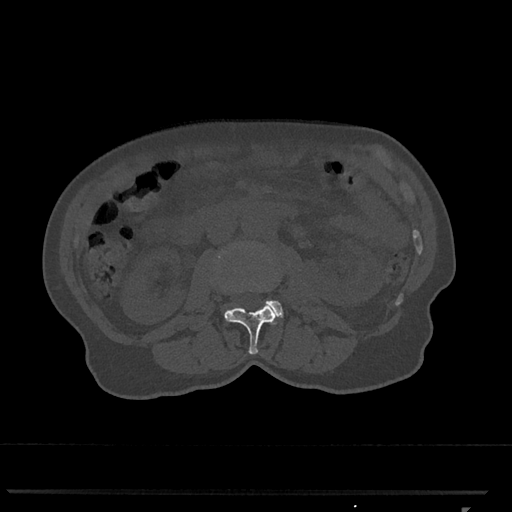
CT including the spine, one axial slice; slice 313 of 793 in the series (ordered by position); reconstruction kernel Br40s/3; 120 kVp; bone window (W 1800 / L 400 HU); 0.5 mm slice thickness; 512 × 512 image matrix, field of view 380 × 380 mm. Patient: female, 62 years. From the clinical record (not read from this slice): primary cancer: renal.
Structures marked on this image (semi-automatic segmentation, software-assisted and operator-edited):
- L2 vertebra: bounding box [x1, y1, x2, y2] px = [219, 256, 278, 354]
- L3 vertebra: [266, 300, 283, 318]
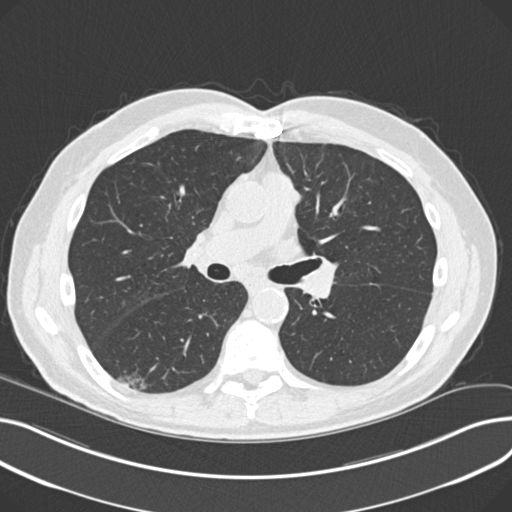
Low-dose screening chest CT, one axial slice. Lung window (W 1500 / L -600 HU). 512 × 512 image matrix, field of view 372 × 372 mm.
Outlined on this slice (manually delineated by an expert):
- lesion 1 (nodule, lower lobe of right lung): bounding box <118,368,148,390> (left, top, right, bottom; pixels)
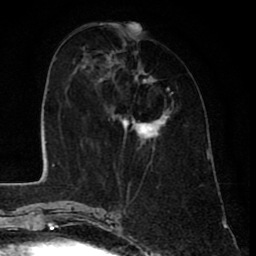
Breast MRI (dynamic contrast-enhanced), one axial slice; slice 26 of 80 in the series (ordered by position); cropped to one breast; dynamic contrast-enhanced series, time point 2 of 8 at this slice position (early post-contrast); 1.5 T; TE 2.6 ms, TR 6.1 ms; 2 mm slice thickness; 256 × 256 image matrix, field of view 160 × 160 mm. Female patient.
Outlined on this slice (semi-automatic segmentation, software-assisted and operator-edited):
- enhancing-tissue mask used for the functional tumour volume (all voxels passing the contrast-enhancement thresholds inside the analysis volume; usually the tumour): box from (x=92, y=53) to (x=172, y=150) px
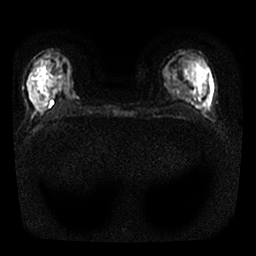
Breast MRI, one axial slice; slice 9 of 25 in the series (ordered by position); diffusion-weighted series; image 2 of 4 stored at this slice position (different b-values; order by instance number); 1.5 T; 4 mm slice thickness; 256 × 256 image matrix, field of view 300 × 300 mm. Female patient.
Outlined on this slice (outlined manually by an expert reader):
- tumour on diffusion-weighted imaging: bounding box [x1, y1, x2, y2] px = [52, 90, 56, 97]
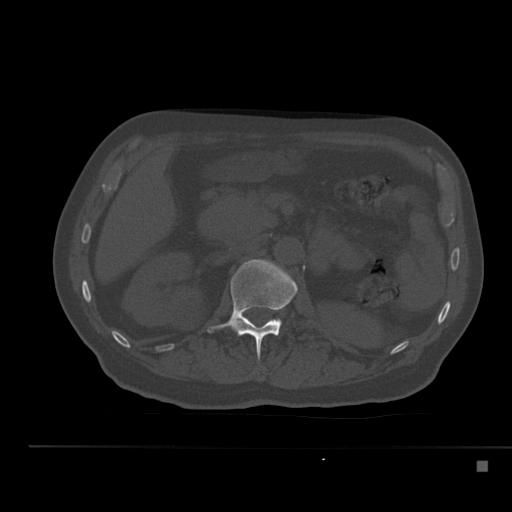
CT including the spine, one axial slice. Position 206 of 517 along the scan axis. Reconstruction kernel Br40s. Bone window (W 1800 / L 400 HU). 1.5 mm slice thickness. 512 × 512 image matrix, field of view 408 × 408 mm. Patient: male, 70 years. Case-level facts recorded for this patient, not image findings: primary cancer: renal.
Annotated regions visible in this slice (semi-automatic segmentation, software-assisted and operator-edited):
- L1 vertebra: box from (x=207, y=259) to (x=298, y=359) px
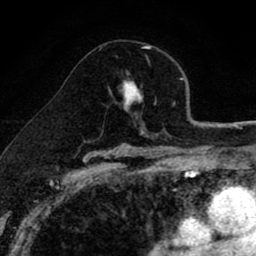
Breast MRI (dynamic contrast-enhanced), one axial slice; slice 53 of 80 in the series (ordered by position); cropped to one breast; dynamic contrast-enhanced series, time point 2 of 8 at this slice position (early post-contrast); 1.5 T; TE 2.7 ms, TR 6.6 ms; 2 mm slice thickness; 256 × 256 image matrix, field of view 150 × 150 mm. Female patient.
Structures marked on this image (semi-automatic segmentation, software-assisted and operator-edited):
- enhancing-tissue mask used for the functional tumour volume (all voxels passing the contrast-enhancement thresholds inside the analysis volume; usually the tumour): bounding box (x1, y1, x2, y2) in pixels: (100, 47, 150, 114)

....

* _Aim of the exercise_
What is needed is an exact copy of all the entries above, minus the pictures.

* _Task answer_
CT including the spine, one axial slice; slice 313 of 793 in the series (ordered by position); reconstruction kernel Br40s/3; 120 kVp; bone window (W 1800 / L 400 HU); 0.5 mm slice thickness; 512 × 512 image matrix, field of view 380 × 380 mm. Patient: female, 62 years. From the clinical record (not read from this slice): primary cancer: renal.
Structures marked on this image (semi-automatic segmentation, software-assisted and operator-edited):
- L2 vertebra: bounding box [x1, y1, x2, y2] px = [219, 256, 278, 354]
- L3 vertebra: [266, 300, 283, 318]
Low-dose screening chest CT, one axial slice. Lung window (W 1500 / L -600 HU). 512 × 512 image matrix, field of view 372 × 372 mm.
Outlined on this slice (manually delineated by an expert):
- lesion 1 (nodule, lower lobe of right lung): bounding box <118,368,148,390> (left, top, right, bottom; pixels)
Breast MRI (dynamic contrast-enhanced), one axial slice; slice 26 of 80 in the series (ordered by position); cropped to one breast; dynamic contrast-enhanced series, time point 2 of 8 at this slice position (early post-contrast); 1.5 T; TE 2.6 ms, TR 6.1 ms; 2 mm slice thickness; 256 × 256 image matrix, field of view 160 × 160 mm. Female patient.
Outlined on this slice (semi-automatic segmentation, software-assisted and operator-edited):
- enhancing-tissue mask used for the functional tumour volume (all voxels passing the contrast-enhancement thresholds inside the analysis volume; usually the tumour): box from (x=92, y=53) to (x=172, y=150) px
Breast MRI, one axial slice; slice 9 of 25 in the series (ordered by position); diffusion-weighted series; image 2 of 4 stored at this slice position (different b-values; order by instance number); 1.5 T; 4 mm slice thickness; 256 × 256 image matrix, field of view 300 × 300 mm. Female patient.
Outlined on this slice (outlined manually by an expert reader):
- tumour on diffusion-weighted imaging: bounding box [x1, y1, x2, y2] px = [52, 90, 56, 97]
CT including the spine, one axial slice. Position 206 of 517 along the scan axis. Reconstruction kernel Br40s. Bone window (W 1800 / L 400 HU). 1.5 mm slice thickness. 512 × 512 image matrix, field of view 408 × 408 mm. Patient: male, 70 years. Case-level facts recorded for this patient, not image findings: primary cancer: renal.
Annotated regions visible in this slice (semi-automatic segmentation, software-assisted and operator-edited):
- L1 vertebra: box from (x=207, y=259) to (x=298, y=359) px
Breast MRI (dynamic contrast-enhanced), one axial slice; slice 53 of 80 in the series (ordered by position); cropped to one breast; dynamic contrast-enhanced series, time point 2 of 8 at this slice position (early post-contrast); 1.5 T; TE 2.7 ms, TR 6.6 ms; 2 mm slice thickness; 256 × 256 image matrix, field of view 150 × 150 mm. Female patient.
Structures marked on this image (semi-automatic segmentation, software-assisted and operator-edited):
- enhancing-tissue mask used for the functional tumour volume (all voxels passing the contrast-enhancement thresholds inside the analysis volume; usually the tumour): bounding box (x1, y1, x2, y2) in pixels: (100, 47, 150, 114)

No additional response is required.